Un vero polmone verde – ma le immagini dicono più di ogni parola – per la città di Brescia, al quale Monte Rossa ha deciso di dedicare un grande impegno di tutela e valorizzazione a partire dal 2020, anno in cui ha acquistato, per passione e sfida, quest’area. È stata, in un certo senso, una vera operazione di salvataggio del vino bresciano, siccome chi possedeva il vigneto da tempo non si dedicava alla produzione; la memoria si stava perdendo nonostante l’Invernenga, che vi si coltiva, fosse l’uva più diffusa nell’Agro Bresciano fino al secondo dopoguerra, prima della massiccia cementificazione.


Ancora la Pusterla a Brescia

Uva e terroir

Il vigneto, abbracciato da secoli di storia, dimora sulla sommità di un medolo con stratificazione calcarea. Composizione e pendenza del suolo assicurano il giusto drenaggio a piante che sfiorano i cento anni d’età; le correnti pomeridiane dalla Val Trompia puliscono l’aria in continuazione.

L’Invernenga è un’uva a bacca bianca qui coltivata “a pergola”; si tratta di vitigno autoctono censito solamente in 4 ettari, dei quali circa tre e mezzo sono quelli de La Pusterla. L’acino è succoso, dal colore giallo-verde con buccia spessa e ricca di polifenoli. La completa maturazione si raggiunge tra la fine di ottobre e l’inizio di novembre.

L’unico vino fermo di Monte Rossa

Tolto il tappo a vite – “garantisce qualità e stabilità più di moltissimi tappi in sughero; lo sanno bene all’estero dove lo preferiscono già da tempo” ci conferma il patron dell’Azienda – nel calice scorre un vino decisamente particolare.
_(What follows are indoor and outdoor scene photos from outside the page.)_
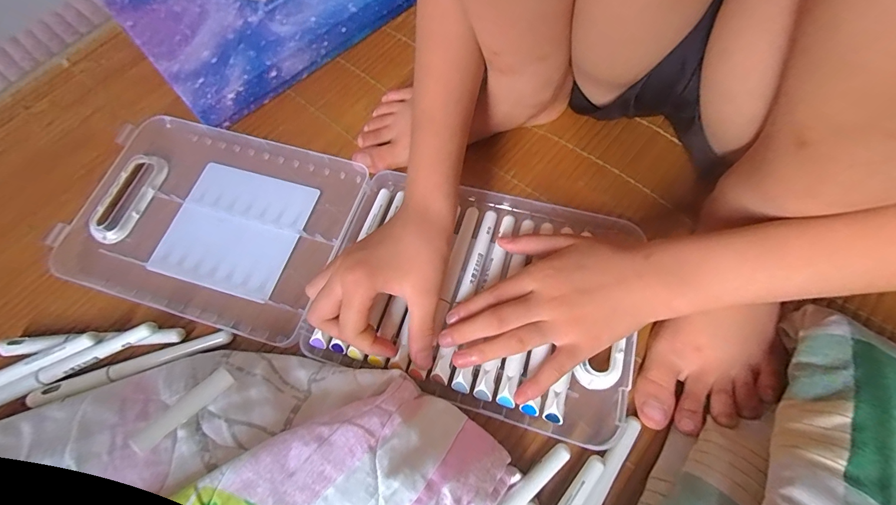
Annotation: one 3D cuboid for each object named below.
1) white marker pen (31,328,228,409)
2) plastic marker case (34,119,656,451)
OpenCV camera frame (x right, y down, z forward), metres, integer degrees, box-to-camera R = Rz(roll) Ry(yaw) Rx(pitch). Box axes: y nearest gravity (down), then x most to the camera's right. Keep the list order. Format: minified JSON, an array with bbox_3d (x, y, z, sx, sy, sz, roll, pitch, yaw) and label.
[{"bbox_3d":[-0.222,0.081,0.272,0.134,0.012,0.015,-18,66,-3],"label":"white marker pen"},{"bbox_3d":[-0.082,-0.003,0.295,0.429,0.027,0.175,17,71,11],"label":"plastic marker case"}]

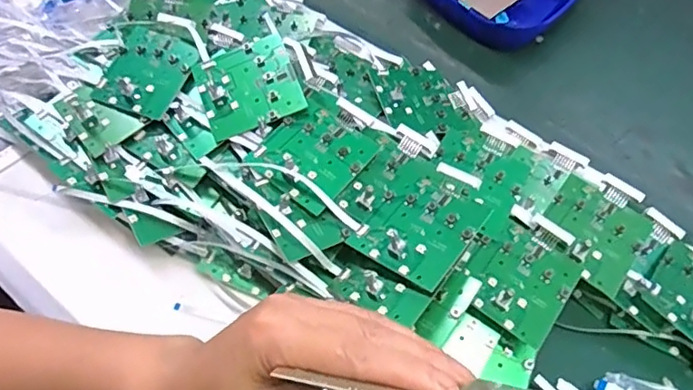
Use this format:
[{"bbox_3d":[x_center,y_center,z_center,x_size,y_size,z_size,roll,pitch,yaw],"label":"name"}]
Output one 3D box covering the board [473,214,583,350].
[{"bbox_3d":[0.131,0.054,0.415,0.075,0.011,0.096,31,63,17],"label":"board"}]

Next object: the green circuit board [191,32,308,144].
[{"bbox_3d":[-0.079,-0.087,0.453,0.077,0.013,0.074,-22,73,-1],"label":"green circuit board"}]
Semplice, di buona consistenza, si mostra giallo dorato e brillante ma lievemente velato, ribadendo la scelta di seguire lavorazioni secondo tradizione. Per questo inconsueto vino è difficile fare paragoni con altri bianchi a beneficio dei più che non conoscono l’Invernenga: ve ne racconto il prodotto partendo dall’analisi olfattiva, dove si ritrova mela cotogna, erbe aromatiche, ma anche tocchi di eucalipto e un piacevolissimo cenno salmastro. Il sorso è teso con un’importante presenza di frutto accompagnata da freschezza e salinità; la chiusura è profonda e amandorlata.


Il patron di Monte Rossa, Emanuele Rabotti

Le bottiglie, che non arrivano alle 6.000 annue (24 euro), sono ottime partner per accompagnare una cucina ruspante con piatti tradizionali, trippa alla veneta, frattaglie, oppure una selezione di formaggi erborinati e di media stagionatura, ma anche zuppa di pesce; stimola anche sposalizi più stravaganti… che proverò.

Eccellenza, cultura e memoria

I primi anni di questo vino sono volutamente in sordina: vuole ancora capirlo a fondo, mi dice Rabotti, che intende anzitutto riconquistare l’interesse de La Leonessa: città nella quale nasce.
Che il vino, prima che convivialità e piacere al palato, sia storia, società e cultura lo sostengo da sempre, e le vicende che accompagnano questa particolare etichetta, La Pusterla, non fanno che confermarlo.